2008’de Başbakan iken R.T. Erdoğan’ın, “bizi teğet geçti” dediği dünya ekonomik krizi, bir dönem gecikerek sandığa yansıdı. 2015 seçiminde AKP’nin tek başına iktidar olamamasının nedeni, çözüm sürecine tepki değil, halkın içine düştüğü aş-iş bunalımıydı.

O seçimden sonra artık hızla artan işsizlik ve tırmanan enflasyon yüzünden seçmendeki soğukluğu ve uzaklaşmayı gören AKP Genel Başkanı çareyi, halkın milli ve dinî damarlarını iğneleyen yoğun propaganda ile gerçek derdi aş-iş gündemini saptırmakta ve karartmakta aradı.

İşte AK Sarayın 2019 yerel seçiminde bütün büyük şehirleri yitirmesindeki asıl neden seçmendeki bu aş-iş derdi birikimidir.

2018’den sonra anayasal olarak Tek Adamlığını ilan eden ve “İstanbul’u kaybedersem bütün Türkiye’yi kaybederim “ diyen R.T. Erdoğan için özellikle, hem de hukuksuz 2.kez tekrarlattığı ve farkın 13 Binden 800 Bine çıktığı 2019 Büyük Şehir Belediye Başkanlığını seçimi, kendi sonunun başlangıcı oldu.
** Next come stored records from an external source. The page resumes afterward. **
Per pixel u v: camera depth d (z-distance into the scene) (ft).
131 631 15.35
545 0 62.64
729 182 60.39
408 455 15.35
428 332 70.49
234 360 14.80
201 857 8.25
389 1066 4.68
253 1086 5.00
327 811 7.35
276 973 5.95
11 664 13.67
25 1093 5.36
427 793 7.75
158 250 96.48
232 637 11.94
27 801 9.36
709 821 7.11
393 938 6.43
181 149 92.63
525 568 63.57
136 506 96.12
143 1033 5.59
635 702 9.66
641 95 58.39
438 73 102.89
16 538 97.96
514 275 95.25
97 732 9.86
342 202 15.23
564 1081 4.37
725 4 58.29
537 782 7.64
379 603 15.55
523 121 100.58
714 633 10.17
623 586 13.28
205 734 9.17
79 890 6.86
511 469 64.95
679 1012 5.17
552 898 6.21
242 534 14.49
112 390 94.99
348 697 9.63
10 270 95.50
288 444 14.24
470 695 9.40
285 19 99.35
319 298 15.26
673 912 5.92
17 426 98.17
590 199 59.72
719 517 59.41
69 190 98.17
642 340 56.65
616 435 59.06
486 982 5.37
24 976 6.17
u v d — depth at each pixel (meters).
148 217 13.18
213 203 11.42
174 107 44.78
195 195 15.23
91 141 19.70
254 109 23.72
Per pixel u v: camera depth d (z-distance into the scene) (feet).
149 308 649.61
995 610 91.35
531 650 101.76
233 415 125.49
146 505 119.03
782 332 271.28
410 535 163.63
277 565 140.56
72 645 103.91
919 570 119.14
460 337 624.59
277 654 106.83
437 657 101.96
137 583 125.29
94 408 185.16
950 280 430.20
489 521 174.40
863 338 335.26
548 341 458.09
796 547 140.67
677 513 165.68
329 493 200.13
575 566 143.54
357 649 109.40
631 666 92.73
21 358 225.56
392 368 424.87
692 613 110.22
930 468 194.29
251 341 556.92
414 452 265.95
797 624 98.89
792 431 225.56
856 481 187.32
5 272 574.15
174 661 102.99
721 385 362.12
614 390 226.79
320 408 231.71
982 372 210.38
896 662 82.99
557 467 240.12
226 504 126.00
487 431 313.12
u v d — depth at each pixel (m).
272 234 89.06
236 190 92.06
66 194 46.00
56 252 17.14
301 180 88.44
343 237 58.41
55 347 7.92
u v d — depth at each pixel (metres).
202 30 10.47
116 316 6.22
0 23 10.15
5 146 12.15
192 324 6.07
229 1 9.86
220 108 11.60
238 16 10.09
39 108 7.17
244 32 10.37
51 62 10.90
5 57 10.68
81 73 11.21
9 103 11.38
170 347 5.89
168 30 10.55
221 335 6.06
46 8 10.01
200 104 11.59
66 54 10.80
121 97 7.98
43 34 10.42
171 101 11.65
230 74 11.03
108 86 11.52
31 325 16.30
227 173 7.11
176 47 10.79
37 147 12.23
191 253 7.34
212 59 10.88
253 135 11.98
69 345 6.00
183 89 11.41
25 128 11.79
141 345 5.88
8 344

“Sadece sandık” dediği demokrasiden umudunu yitirince Partili (AKP’li) Cumhurbaşkanı R.T. Erdoğan, başta yasama ve yürütme (TBMM Hükümeti) olmak üzere, yargı ve medya-kamuoyu-STK’lar, bütünüyle demokratik kurum ve kuruluşları AK Saray’ın kontrolüne alarak kalıcı olacağına inandı-inandırıldı!

2022 yılına ülke, (resmen devalüasyon yapılmasa da) TL’si pul olmuş, hazinesi bomboş, sanayide üretim nerdeyse durmuş, üretici de tüketici de (halk) artan fiyatlardan bitkin girdi.

Tanzimat’tan bu yana devlet geleneği ve çoğu ileri ülkeleri kıskandıran iç ve dış yönetim deneyimi olan ülke, kural ve kurumlarından yoksun, bir Tek Adamın günlük değişen (deneme-yanılma) kararlarıyla bocalar durumda.

O kadar ki, hukuku içinde ve yerleşmiş kurallarla demokratik bir seçim yapmamanın yollarını bulmak için 3. Kez Bekir Bozdağ’a bel bağlamış gözüküyor.

Ben yine yazımı, bildiğim ve inandığım gibi bağlayacağım;  Anadolu ve Trakya halkının anlayamadığı yalın ve asil bir gerçeği vardır. Nasıl ki halkımız, filoları boğaza demir attığında sömürgenlere “geldiğiniz gibi gideceksiniz” dediyse, “demokrasi sadece sandıktır” diyerek gelen Tek Adama da “geldiğin gibi gideceksin” diyecektir.